Internal Revenue Service Compliance Assurance Process
Last fall, the IRS made permanent a new process, the Compliance Assurance Process (CAP), to assure compliance with federal tax laws. It is an elective process. A taxpayer applies to the IRS for admission into CAP. If accepted, the taxpayer advises IRS agents during the taxable year of material transactions in which the taxpayer is engaging. Further, the taxpayer advises the IRS of the reporting positions for these transactions that the taxpayer intends to take when it files its tax return.
If the IRS agrees with the taxpayer’s proposed reporting positions, or if the IRS and the taxpayer resolve differences of opinion about the reporting positions, then the IRS will not audit the transactions in the tax return after it is filed.
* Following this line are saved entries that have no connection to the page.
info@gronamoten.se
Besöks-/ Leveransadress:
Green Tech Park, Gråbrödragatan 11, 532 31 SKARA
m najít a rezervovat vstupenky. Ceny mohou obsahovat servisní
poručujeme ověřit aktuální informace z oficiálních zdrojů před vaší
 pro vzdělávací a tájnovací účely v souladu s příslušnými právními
CAP thus is a real-time review of tax positions that a taxpayer proposes to take. CAP is an alternative to post-filing audits that the IRS conducts of tax returns after the end—sometimes long after the end—of the taxable year.
The objective of CAP is an agreement between the IRS and the taxpayer of intended return positions that the IRS deems worthy of review. If a CAP review is successful, it completely eliminates a need for a post-filing audit of a tax return. It also obviates the need for financial statement tax reserves and disclosures of uncertain tax positions for the obvious reason that CAP has resolved all the tax uncertainties before the taxpayer files its tax return. The essential element for CAP to work successfully is the taxpayer’s disclosure of its transactions and candor concerning tax positions. Similarly, the IRS must be willing to work collaboratively with the taxpayer to resolve issues.
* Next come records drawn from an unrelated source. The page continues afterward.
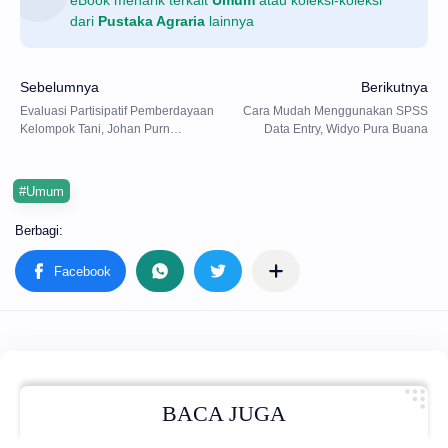
eBook menarik terkait
Umum
atau koleksi-koleksi
dari
Pustaka Agraria
lainnya
#Umum
BACA JUGA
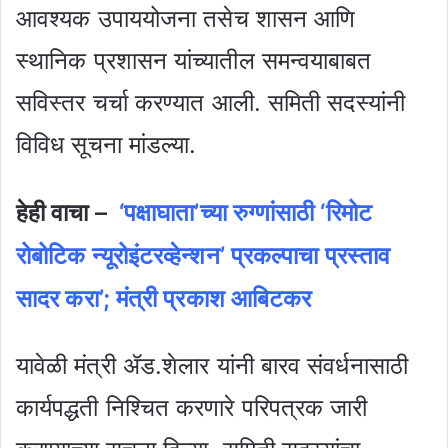
आवश्यक उपाययोजना तसेच शासन आणि
स्थानिक प्रशासन यांच्यातील समन्वयाबाबत
सविस्तर चर्चा करण्यात आली. समिती सदस्यांनी
विविध सूचना मांडल्या.
हेही वाचा –
‘पक्षाघाता’च्या रुग्णांसाठी ‘रिमोट
रोबोटिक न्यूरोइंटरव्हेन्शन’ प्रकल्पाचा प्रस्ताव
सादर करा’; मंत्री प्रकाश आबिटकर
यावेळी मंत्री ॲड.शेलार यांनी बारव संवर्धनासाठी
कार्यपद्धती निश्चित करणारे परिपत्रक जारी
CAP is in stark contrast to the IRS’s traditional post-filing audits of federal tax returns because CAP requires a taxpayer to volunteer disclosures of transactions to the IRS. Although volunteerism in the context of an interaction with the IRS might seem unusual to many taxpayers, currently mandated disclosures in tax returns substantially diminish any perceived advantage gained from a reactive approach in a post-filing audit.
CAP clearly is not for every taxpayer. Some taxpayers find that despite good intentions, some issues are so intractable that their resolution in CAP is unlikely. Also, some taxpayers want additional time following the filing of a tax return to analyze an issue so that they can formulate the optimal rationale to support a return position if challenged. The speed with which the IRS and a taxpayer have to deal with an issue during the taxable year in CAP deprives a taxpayer of this additional analytical time.
CAP currently has 160 participants, all of which are large corporations and many of which are automotive original equipment manufacturers and suppliers. Those who have participated find, for the most part, that the benefit of an early determination of federal tax liabilities outweighs the burden of a sometimes interminable dispute associated with traditional post-filing audits.